> SELECTED EXTRACT:
Mandatory minimum sentences are bad for communities

In 2012, the Harper government made a number of changes to Canadian criminal law. These changes introduces a suite of new mandatory minimum prison sentences; changed how credit for dead time in pre-sentence detention is calculated, restricted parole and access to pardons; imposed new victim fines for all offenses; and put restrictions on who can get serve their sentence in the community rather than going to jail.  

The government claimed these changes were necessary to protect victims of crime and to keep our communities safe. But even a minor scratch at the conservative logic reveals that the law and order agenda is, out of step with Canadian values, fundamentally unfair, expensive, unnecessary, and ineffective.
 
Out-of-step with Canadian values
 
While a one-size-fits-all solution may seem appealing because of its superficial appearance of equality, Canadian sentencing law depends on a tailored sentence, and treating everyone the same is only fair if we are all the same and we are not.
 
The source document for criminal law in Canada is the Criminal Code of Canada. This document sets out what constitutes a crime, what the range of punishment for those crimes are, and what factors judges must consider in sentencing. A central principal of this sentencing process is that the punishment should fit the crime- and to this end, the code directs judges to consider the circumstances of the offence (with both aggravating and mitigating factors), and of the offender. This is because in Canada length and conditions of sentence are anchored to an offender’s moral culpability, and many actions that are crimes can in part be excused by things like duress or mental illness.
 
There are also a number of penal goals (like rehabilitation, deterrence and denunciation) which must all be considered in crafting sentences, and as a result of Canada’s shameful over-jailing of aboriginal people, specific principals exist which require judges to the impact of consider Canada’s colonial history and its colonial present, when sentencing aboriginal people.

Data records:
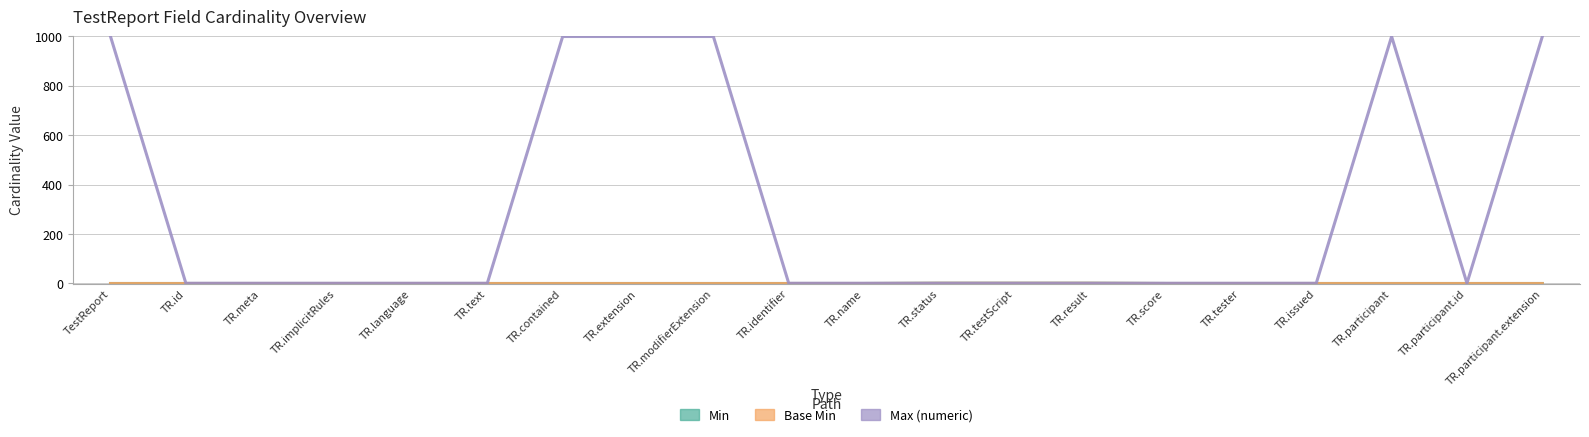

In Max (numeric), how many points are lower than both neighbors (excluding endpoints)?

1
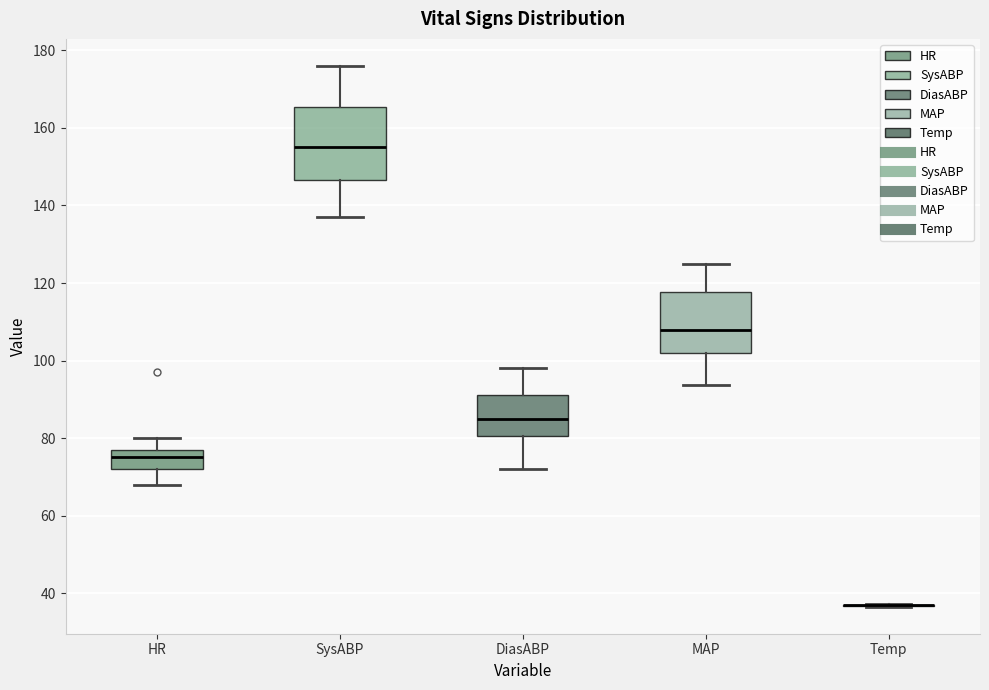

Comparing the boxes themselves (not the whiskers), which one is the tallest?

SysABP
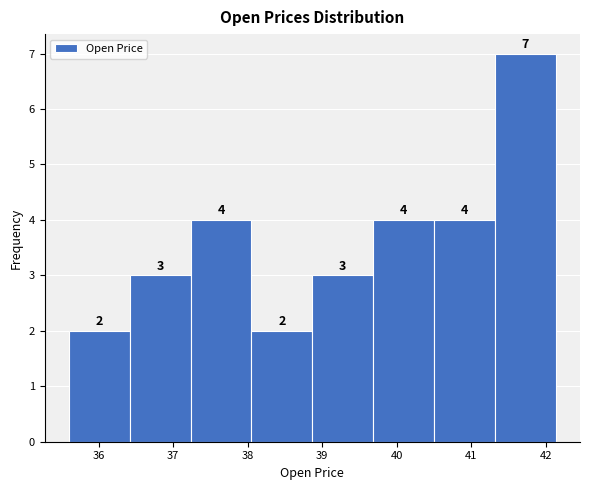

Over which range of the x-axis is the bar tallest?

41.3 to 42.1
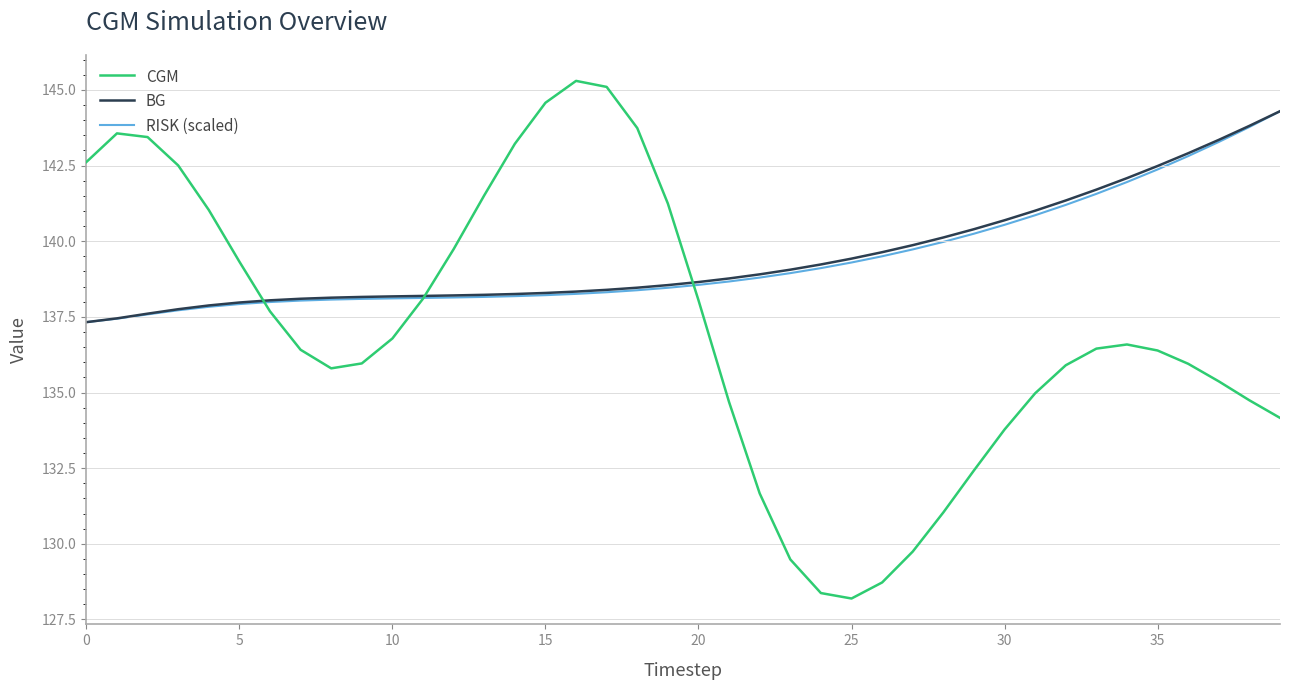

Which series has the widest spread of values?

CGM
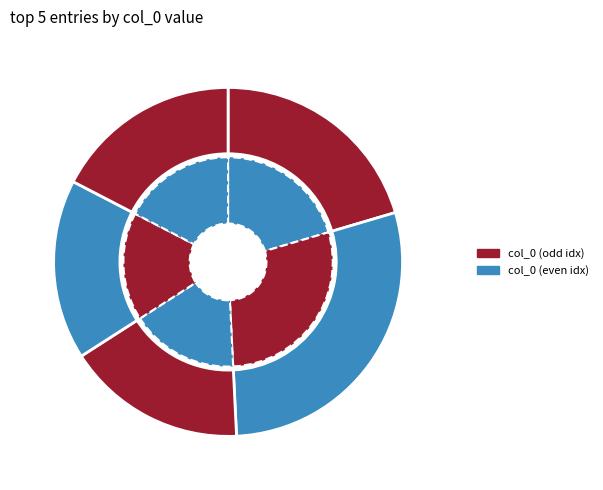

Does 同沈明府顾文学冯茂才诸君汎莲蓉湖看香船灯时与锡山塔灯相望因赋 represent more than half of the total?

No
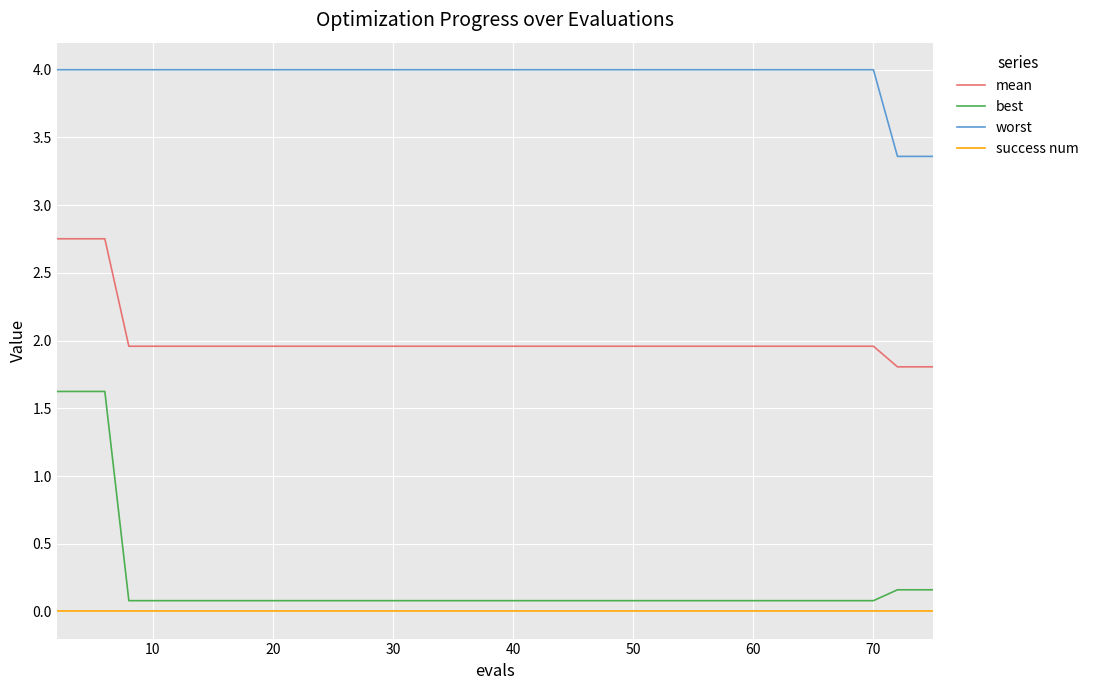

What is the difference between the second highest and minimum values in the mean series?

0.9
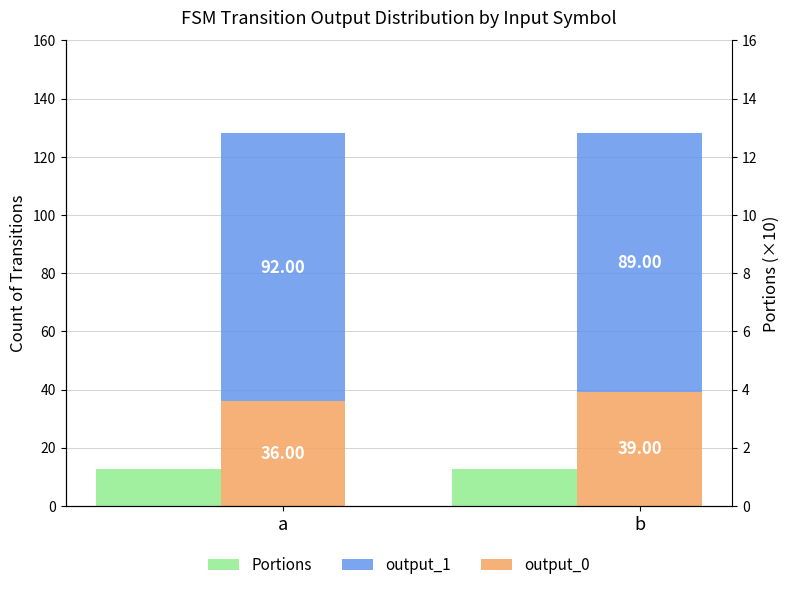

What is the value of the Portions bar at the 1st from the left?

12.8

> TASK REQUIREMENTS:
[1] According to the piece on mandatory minimum sentences, what is the source document for criminal law in Canada?
[2] Print the part of the piece on mandatory minimum sentences that runs from "In 2012, the" up to and including "going to jail.", without changing anything.

> ANSWERS:
[1] The Criminal Code of Canada.

[2]
In 2012, the Harper government made a number of changes to Canadian criminal law. These changes introduces a suite of new mandatory minimum prison sentences; changed how credit for dead time in pre-sentence detention is calculated, restricted parole and access to pardons; imposed new victim fines for all offenses; and put restrictions on who can get serve their sentence in the community rather than going to jail.